(Transcribed page contents)
# # # # # # #

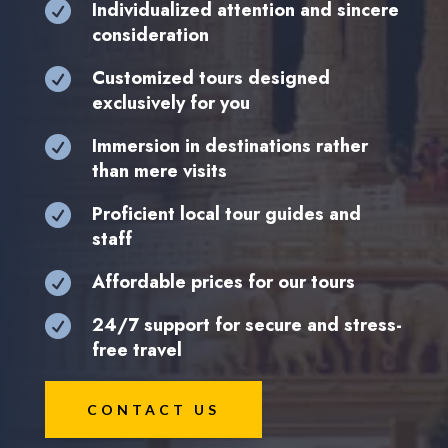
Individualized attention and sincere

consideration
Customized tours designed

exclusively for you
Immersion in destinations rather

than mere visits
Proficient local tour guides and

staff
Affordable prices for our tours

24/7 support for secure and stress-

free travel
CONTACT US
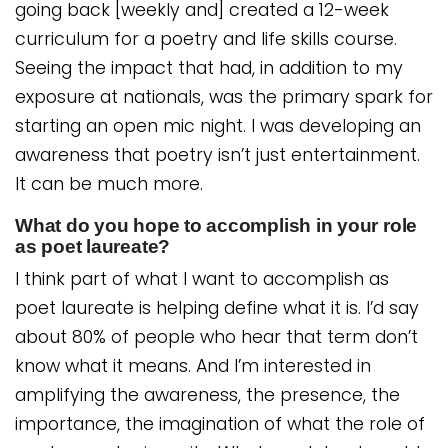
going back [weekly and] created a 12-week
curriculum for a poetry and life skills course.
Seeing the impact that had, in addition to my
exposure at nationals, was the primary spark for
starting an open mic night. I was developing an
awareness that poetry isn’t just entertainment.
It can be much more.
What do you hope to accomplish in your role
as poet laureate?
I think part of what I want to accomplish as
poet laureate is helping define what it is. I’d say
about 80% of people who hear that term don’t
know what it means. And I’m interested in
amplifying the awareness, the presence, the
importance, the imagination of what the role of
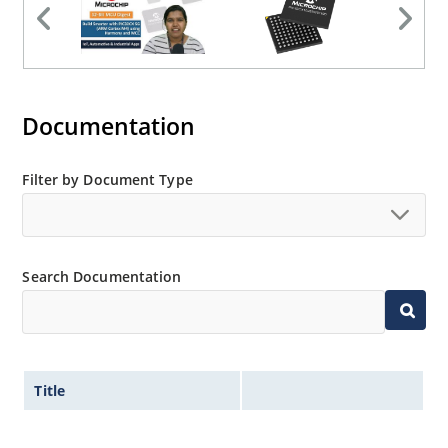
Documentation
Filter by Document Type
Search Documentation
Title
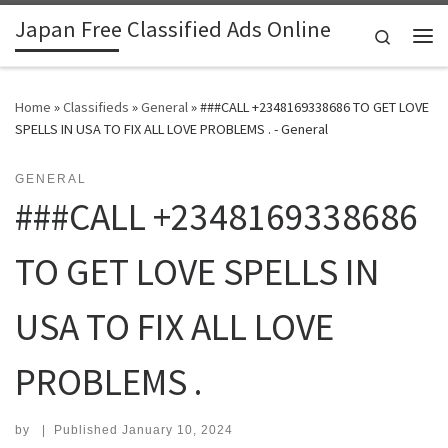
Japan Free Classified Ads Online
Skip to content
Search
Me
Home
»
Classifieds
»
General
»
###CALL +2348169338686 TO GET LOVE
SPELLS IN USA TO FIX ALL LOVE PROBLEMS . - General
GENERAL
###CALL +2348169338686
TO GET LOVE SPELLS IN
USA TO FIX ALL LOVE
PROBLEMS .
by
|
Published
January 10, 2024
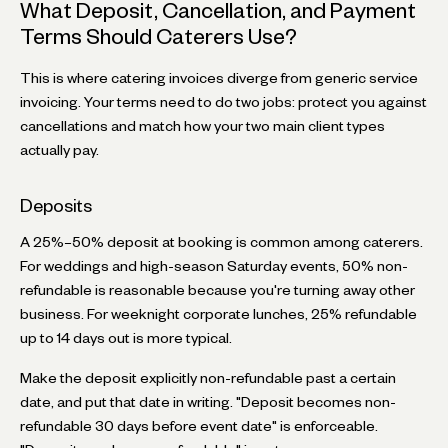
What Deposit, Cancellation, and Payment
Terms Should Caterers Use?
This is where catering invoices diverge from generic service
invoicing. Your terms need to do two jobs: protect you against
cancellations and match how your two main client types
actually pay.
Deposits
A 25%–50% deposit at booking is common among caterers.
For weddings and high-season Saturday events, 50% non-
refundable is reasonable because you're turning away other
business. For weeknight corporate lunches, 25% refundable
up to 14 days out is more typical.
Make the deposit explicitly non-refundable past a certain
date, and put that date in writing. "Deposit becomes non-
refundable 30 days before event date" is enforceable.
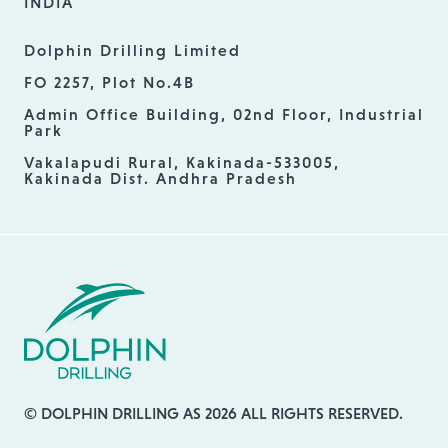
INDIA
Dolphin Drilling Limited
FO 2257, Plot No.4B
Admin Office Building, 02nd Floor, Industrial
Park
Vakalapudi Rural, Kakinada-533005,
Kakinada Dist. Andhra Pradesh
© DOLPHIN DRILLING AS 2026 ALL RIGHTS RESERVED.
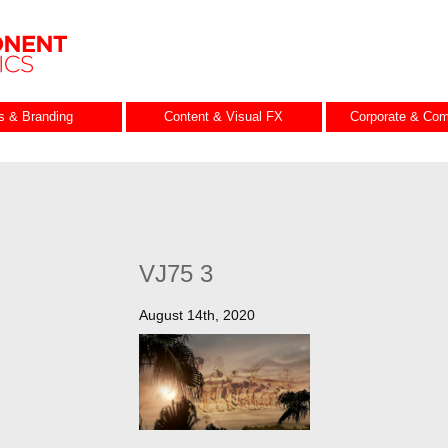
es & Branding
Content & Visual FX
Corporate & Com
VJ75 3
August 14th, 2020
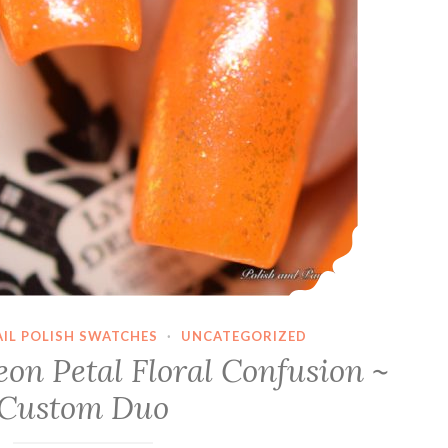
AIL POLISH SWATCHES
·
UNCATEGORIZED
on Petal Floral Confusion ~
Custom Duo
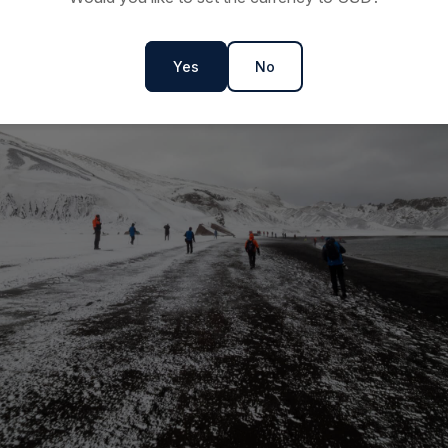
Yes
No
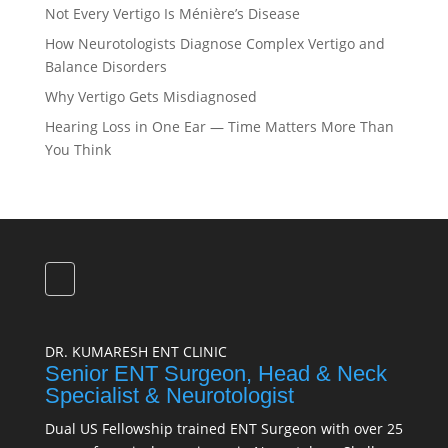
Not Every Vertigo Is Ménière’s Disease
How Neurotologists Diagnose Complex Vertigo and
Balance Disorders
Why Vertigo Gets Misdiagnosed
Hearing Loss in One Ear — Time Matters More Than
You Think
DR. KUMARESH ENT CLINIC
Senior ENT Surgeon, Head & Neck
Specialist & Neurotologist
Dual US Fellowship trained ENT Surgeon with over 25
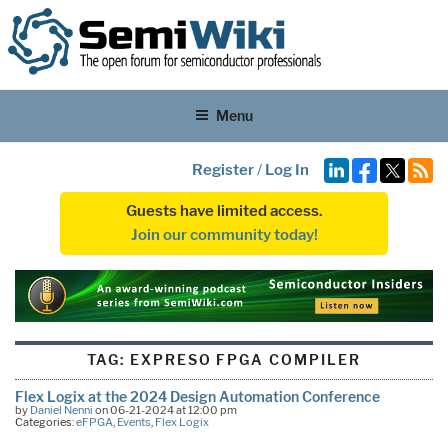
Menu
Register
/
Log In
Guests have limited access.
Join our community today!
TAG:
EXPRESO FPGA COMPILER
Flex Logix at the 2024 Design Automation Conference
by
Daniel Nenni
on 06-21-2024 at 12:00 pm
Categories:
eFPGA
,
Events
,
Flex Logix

# # # # # # #

--- Assignment ---
Every line that contains the string "Surgeon" should be copied from the entries.

--- Output of the exercise ---
Senior ENT Surgeon, Head & Neck
Dual US Fellowship trained ENT Surgeon with over 25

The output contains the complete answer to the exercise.